首相を始め日本中の期待が集まる世紀のロマンス。それに倒れたら…医師団の診察など、やたら大騒ぎする周囲に振り回される。
そして、あのパフェは食べられなかったことから王子様は、自分も生のたまねぎは苦手だけれど、自分が何かをいえば大事になるからと言えない、だからこそ「あなたのまえではすなおにお話しできるわたしがいるのです」と誠実に求愛してくる。
彼女のおつきになった、王子への思慕を秘めている女官も含め皆がかごの中の鳥…そして運命の舞踏会、直樹くんの行動、そして梨乃ちゃんの決断は?
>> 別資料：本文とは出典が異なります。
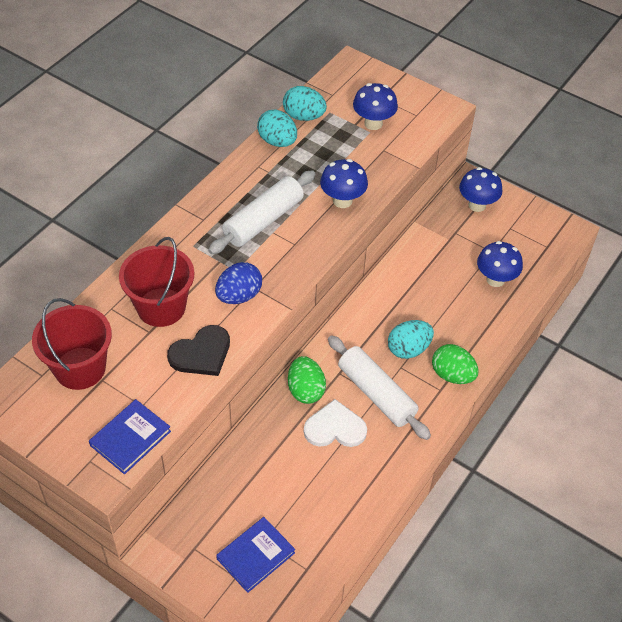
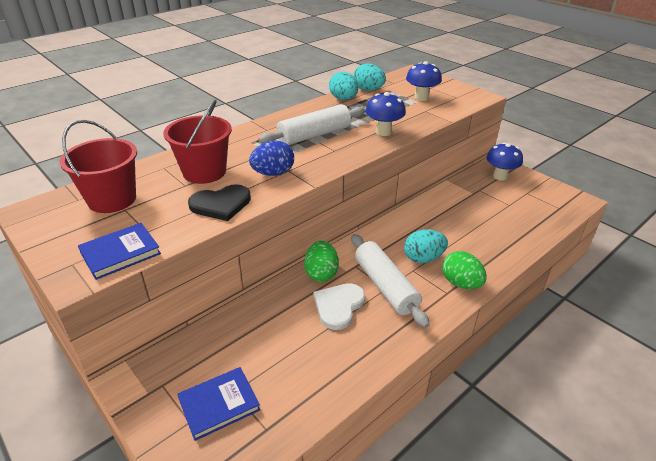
camera: 15 degrees right, 15 degrees down
(335, 428) = (338, 306): white heart -> white heart turned 75 degrees counterclockwise
(495, 279) = (511, 223): blue mushroom -> none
シンデレラストーリーを別の角度から適度に大げさに、美しく描き出した傑作。
2004〜5「ココア」単行本全一巻。
増刊でのシリーズ。
芸能コースがある私立星の原学園、つばめちゃんは興味なしだけど、外でいきなり芸能コースのスター、地緒くんにキスのふりをさせられる。
ファンよけとしてだけど、それで腹がたった彼女が突っかかるとさらにからかわれ、投げつけた紙がこともあろうに健康診断書だった…それで脅迫され、連れられた先でいきなり撮影開始!
男子の魅力と若い感性が爆発!
2006「乙女色チョコレート」
紗雪ちゃんと杉原君は幼馴染、だけどカッコよくなった彼が大好き…そんな関係を変えるチャンスがバレンタインパーティー?
それでベストカップルに選ばれると永遠に幸せになれるという伝説もある。でも絶対無理と思っていたら、いきなり彼に誘われた!彼は商品のT-Podが目当てだというが、これは大チャンス!
でも当日、服選びに付き合ってくれるなど応援してくれていたはずの友達の箕輪さんが同じ服を着てきた!
チョコ用のリボンを使って服をアレンジしたけれど、今度はドリンクが服にかかって…
意地悪役の圧迫感もうまく、シナモンがきいた極上の甘味が光る正統派の佳作。
2007「すっぱだもん!」単行本全一巻。
アイドルの伊吹くんにかなりやばいレベルで惚れている梅ちゃんは実は忍者…素っ破の子孫だった!
おばあちゃんに偉大な先祖の力を込めた巻物(というか魔法少女のバトン)を渡された梅ちゃんはいきなり可愛いくのいちに変身、スパイダーマン以上の身体能力で東京タワーのてっぺんまで上って、今度は変身の術を駆使して伊吹くんに会う!
でもそこで、伊吹くんがマネージャーに変な仕事を強制されているのを見て…
とにかく子供向きと割り切り、パワーを大爆走させた快作。
今までの実績、現在の地位
「BLACK CAT」のアシスタントとしても知られ、デビューしてすぐ一気に増刊でシリーズ連載と注目されている。
増刊の連載は早速単行本化が決定。
本誌にも登場し、レギュラーの有力候補。しばらく休んでいたがいきなり本誌読みきりで復帰、何度も登場して連載も期待させている。
「地獄少女閻魔あいセレクション激こわストーリー暗」にも登場し、すさまじい力を見せつけた。
個人的な感じ、思い出
洗いたてのシーツのような感じには結構ひきつけられるものがある。
正確な心理もとても面白いし、大胆な題材も素晴らしい。
次は何を見せてくれるか楽しみ。
本誌初登場は正統派の学園恋愛もので、逆に新鮮だった。
復帰はとても嬉しく、作風が微妙に変わってより小さい子供である読者にアピールするものになったのがなんだか嬉しい。
ホラーも想像以上のすさまじさ、これだけの力を全部出し切れるのはどんな作品だろうか。枠に囚われず、力を出し切ることを優先して欲しい。
この調子で、読者を楽しませるいい作品を描いて欲しい。